Take Chang and Perrig on emergent algorithms regarding cluster formation — Akanthinos
Your quote from the developer of a particular software application claiming his program shows "emergence" is an example of what I'm talking about. A word with a vague and tenuous meaning, but that sounds impressive if you don't think about it too much.
Your example illustrates and supports my point.
But never mind that. I've given all this some thought and I retract my former statement that no AI shows emergence.
Rather, I say that pretty much everything shows emergence, from simple programs to the world around us. By itself, emergence is a vaguely defined term that conveys little or no useful meaning.
Wikipedia defines emergence as
In philosophy, systems theory, science, and art, emergence is a phenomenon whereby larger entities arise through interactions among smaller or simpler entities such that the larger entities exhibit properties the smaller/simpler entities do not exhibit.
https://en.wikipedia.org/wiki/Emergence
There's a more detailed and nuanced definition or set of definitions in the main part of the article, but this will do for our purposes.
Well, what's emergent then? A glass of common tap water is emergent. Hydrogen's a gas, oxygen's a gas, put them together and it makes water. Water is wet. Hydrogen and oxygen "self-organize," a phrase used in the article, into something that has properties neither of the ingredients have.
That's emergence.
Speaking of ingredients, how about some nice light fluffy scrambled eggs? Eggs by themselves are not fluffy. The fluffiness comes out in the presence of a master chef. Is the chef fluffy? No. The chef is not fluffy. The egg is not fluffy. But the chef-egg system produces an omelette which is fluffy. Emergence.
Let's take computer programs. Do AI's do things that you couldn't predict from just looking at the code? Sure. But that's a commonplace in software. Pretty much every ancient legacy mainframe program from the 1960's, a lot of which is still running in the back rooms of the banks, the insurance companies, and the military, is completely inscrutable to its current programmers. They do their best to fix problems and not break things. Nobody understands these old legacy systems.
Yet nobody thinks these old systems are conscious. They just consist of lot of lines of code that nobody understands, and that produce outputs that their programmers did not expect and can't entirely explain.
Microsoft Windows is over 50 million lines of code. Windows does plenty of things that are a complete surprise to the maintenance programmers. The original designers of that system are long retired with their stock options.
So inscrutability of the output is not just something AI exhibits. Virtually every nontrivial software system soon becomes too complicated for any one individual to fully understand it.
But when it comes to AI, we're supposed to think that being surprised by the output is a big deal. Or that a Go program producing a "clever" move is any more meaningful, than the first chess program I ever saw. It came on a floppy disk. It could beat me. I never said wow it's emergent. That's just a buzzphrase. We program it to compute something and it computes something. Computers are good at that and humans have become absolutely brilliant at programming computers. But they're just computer programs.
So what does emergence really mean, in the world or in the context of AI? Sometimes people say that self-awareness is an emergent quality of the brain. Maybe it's true. I don't think that's a very well-defined notion.

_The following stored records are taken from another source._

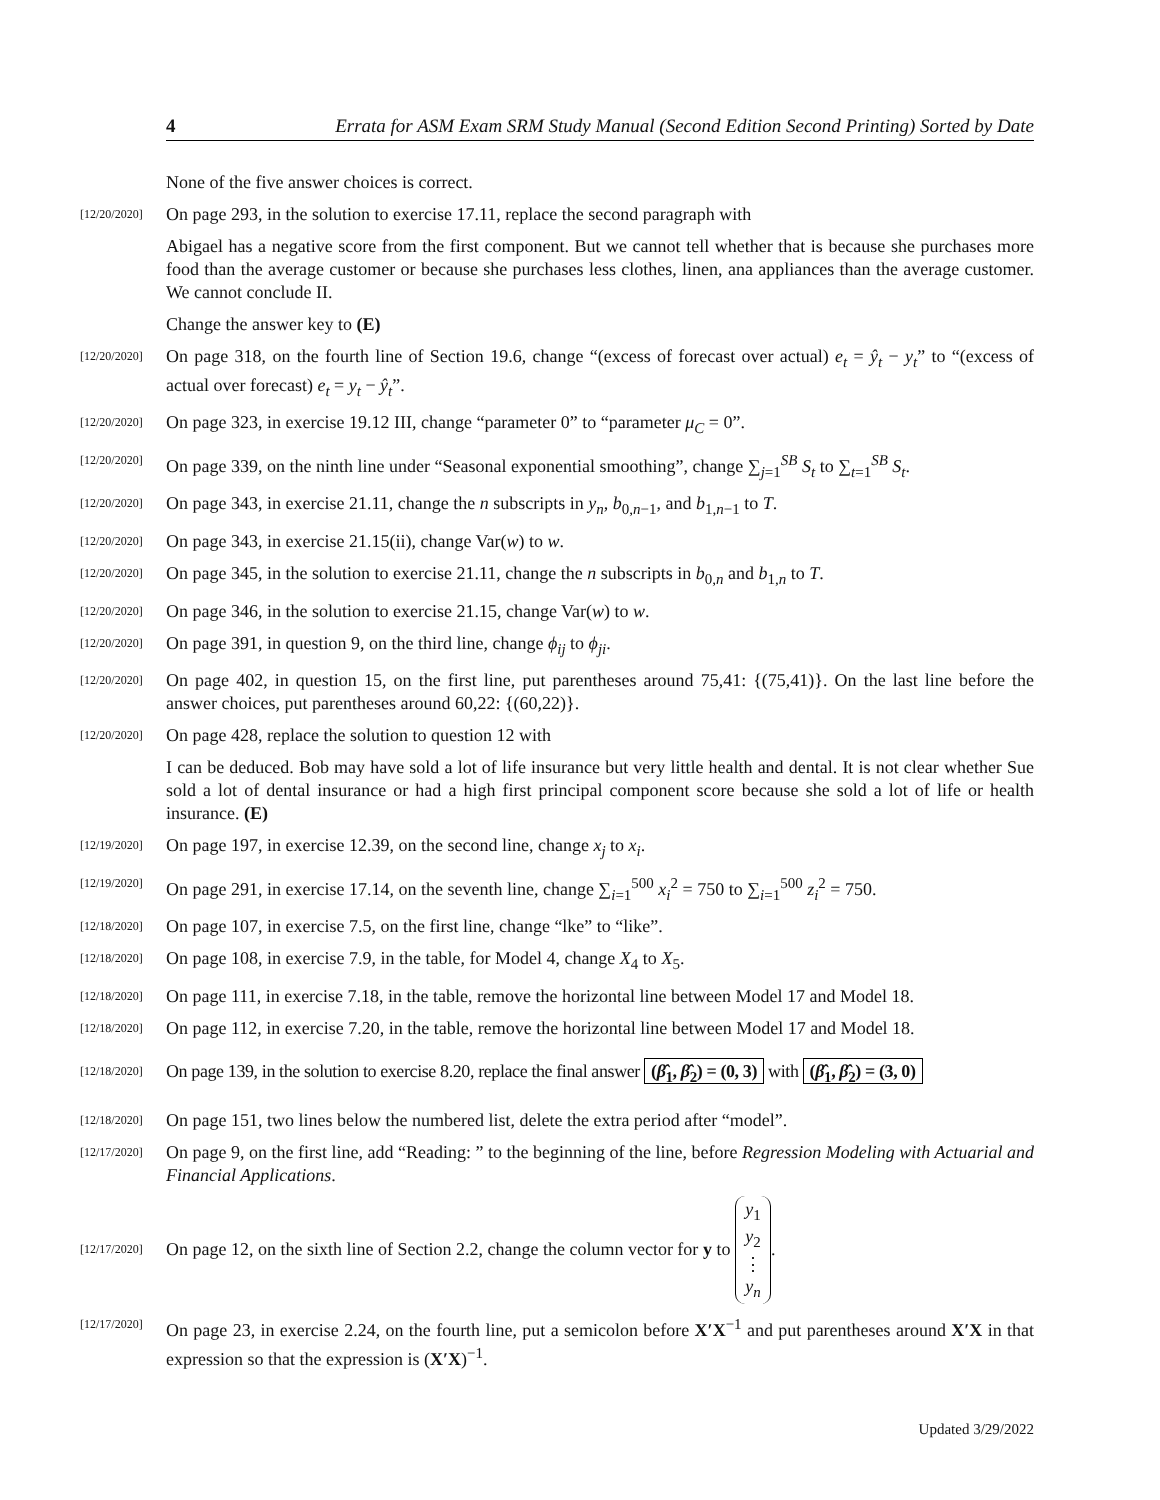4 Errata for ASM Exam SRM Study Manual (Second Edition Second Printing) Sorted by Date
None of the five answer choices is correct.
[12/20/2020] On page 293, in the solution to exercise 17.11, replace the second paragraph with
Abigael has a negative score from the first component. But we cannot tell whether that is because she purchases more food than the average customer or because she purchases less clothes, linen, ana appliances than the average customer. We cannot conclude II.
Change the answer key to (E)
[12/20/2020] On page 318, on the fourth line of Section 19.6, change “(excess of forecast over actual) e<sub>t</sub> = ŷ<sub>t</sub> − y<sub>t</sub>” to “(excess of actual over forecast) e<sub>t</sub> = y<sub>t</sub> − ŷ<sub>t</sub>”.
[12/20/2020] On page 323, in exercise 19.12 III, change “parameter 0” to “parameter μ<sub>C</sub> = 0”.
[12/20/2020] On page 339, on the ninth line under “Seasonal exponential smoothing”, change ∑<sub>j=1</sub><sup>SB</sup> S<sub>t</sub> to ∑<sub>t=1</sub><sup>SB</sup> S<sub>t</sub>.
[12/20/2020] On page 343, in exercise 21.11, change the n subscripts in y<sub>n</sub>, b<sub>0,n−1</sub>, and b<sub>1,n−1</sub> to T.
[12/20/2020] On page 343, in exercise 21.15(ii), change Var(w) to w.
[12/20/2020] On page 345, in the solution to exercise 21.11, change the n subscripts in b<sub>0,n</sub> and b<sub>1,n</sub> to T.
[12/20/2020] On page 346, in the solution to exercise 21.15, change Var(w) to w.
[12/20/2020] On page 391, in question 9, on the third line, change ϕ<sub>ij</sub> to ϕ<sub>ji</sub>.
[12/20/2020] On page 402, in question 15, on the first line, put parentheses around 75,41: {(75,41)}. On the last line before the answer choices, put parentheses around 60,22: {(60,22)}.
[12/20/2020] On page 428, replace the solution to question 12 with
I can be deduced. Bob may have sold a lot of life insurance but very little health and dental. It is not clear whether Sue sold a lot of dental insurance or had a high first principal component score because she sold a lot of life or health insurance. (E)
[12/19/2020] On page 197, in exercise 12.39, on the second line, change x<sub>j</sub> to x<sub>i</sub>.
[12/19/2020] On page 291, in exercise 17.14, on the seventh line, change ∑<sub>i=1</sub><sup>500</sup> x<sub>i</sub><sup>2</sup> = 750 to ∑<sub>i=1</sub><sup>500</sup> z<sub>i</sub><sup>2</sup> = 750.
[12/18/2020] On page 107, in exercise 7.5, on the first line, change “lke” to “like”.
[12/18/2020] On page 108, in exercise 7.9, in the table, for Model 4, change X<sub>4</sub> to X<sub>5</sub>.
[12/18/2020] On page 111, in exercise 7.18, in the table, remove the horizontal line between Model 17 and Model 18.
[12/18/2020] On page 112, in exercise 7.20, in the table, remove the horizontal line between Model 17 and Model 18.
[12/18/2020] On page 139, in the solution to exercise 8.20, replace the final answer (β̂<sub>1</sub>, β̂<sub>2</sub>) = (0, 3) with (β̂<sub>1</sub>, β̂<sub>2</sub>) = (3, 0)
[12/18/2020] On page 151, two lines below the numbered list, delete the extra period after “model”.
[12/17/2020] On page 9, on the first line, add “Reading: ” to the beginning of the line, before Regression Modeling with Actuarial and Financial Applications.
[12/17/2020] On page 12, on the sixth line of Section 2.2, change the column vector for y to y<sub>1</sub>
y<sub>2</sub>
⋮
y<sub>n</sub>.
[12/17/2020] On page 23, in exercise 2.24, on the fourth line, put a semicolon before X′X<sup>−1</sup> and put parentheses around X′X in that expression so that the expression is (X′X)<sup>−1</sup>.
Updated 3/29/2022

But what would it mean for an AI? To say that an AI has emergent behavior means nothing. All it means is that the program has outputs that surprise the programmers. That it makes "clever" moves. We programmed it to do that, why shouldn't it find moves a human wouldn't see? Computers are just great at that kind of stuff. Anything that has rules.

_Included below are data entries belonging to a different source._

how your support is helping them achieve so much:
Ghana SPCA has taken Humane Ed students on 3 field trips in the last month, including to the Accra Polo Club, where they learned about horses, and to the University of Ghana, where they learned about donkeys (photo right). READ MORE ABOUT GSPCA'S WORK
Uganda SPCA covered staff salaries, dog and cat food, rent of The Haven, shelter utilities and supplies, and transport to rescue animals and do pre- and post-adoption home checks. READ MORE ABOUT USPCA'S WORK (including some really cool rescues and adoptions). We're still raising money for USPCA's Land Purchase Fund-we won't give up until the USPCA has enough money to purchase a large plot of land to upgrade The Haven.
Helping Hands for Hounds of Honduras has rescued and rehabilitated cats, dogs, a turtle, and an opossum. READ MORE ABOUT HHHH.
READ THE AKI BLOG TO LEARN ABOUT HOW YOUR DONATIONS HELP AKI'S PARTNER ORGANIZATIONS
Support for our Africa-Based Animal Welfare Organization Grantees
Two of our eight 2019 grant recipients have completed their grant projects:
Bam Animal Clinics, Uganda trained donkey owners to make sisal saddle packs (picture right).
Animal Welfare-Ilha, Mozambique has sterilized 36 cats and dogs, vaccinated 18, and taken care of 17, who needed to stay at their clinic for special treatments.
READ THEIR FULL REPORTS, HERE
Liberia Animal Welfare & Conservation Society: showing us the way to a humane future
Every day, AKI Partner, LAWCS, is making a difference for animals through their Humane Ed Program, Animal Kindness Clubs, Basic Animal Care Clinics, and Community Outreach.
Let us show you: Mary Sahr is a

It most definitely does not mean that AI's have any kind of self-awareness or some kind of elevated consciousness. It means that we've gotten really good at programming them to play Go and recognize faces and mine and organize data. We've been organizing data for a long time, since the ancient IBM databases of the 1960's. Neural nets are a really clever way of organizing data and assigning probabilities for what logic branches the program should take. But it's just a program. Code executing against data. In principle, nothing we haven't been doing for sixty years.
And remember, all of these AI programs run on conventional hardware. They are no different in principle to a Turing machine implementing the Euclidean algorithm. Just a set of instructions.
So this mysticism and gee-whiz-ism around AI's is what I'm objecting to.
And the word emergence is a symptom of that.
So can you tell me, when you say an AI shows emergence, what does that really mean at the end of the day? Specifically? Start here:
Take Chang and Perrig on emergent algorithms regarding cluster formation — Akanthinos
Beyond sounding cool, what does that really say? What does it really mean? That water is wet but hydrogen and oxygen aren't? You have to do better than that if you intend to say something meaningful about machine intelligence.
ps -- SEP says that "Emergence is a notorious philosophical term of art.
A variety of theorists have appropriated it for their purposes [my emphasis] ever since George Henry Lewes gave it a philosophical sense in his 1875 Problems of Life and Mind" and "Each of the quoted terms is slippery in its own right ..."
https://plato.stanford.edu/entries/properties-emergent/
So I'm not the first person to question the claim that because something shows "emergence" that therefore I should buy whatever the speaker is selling.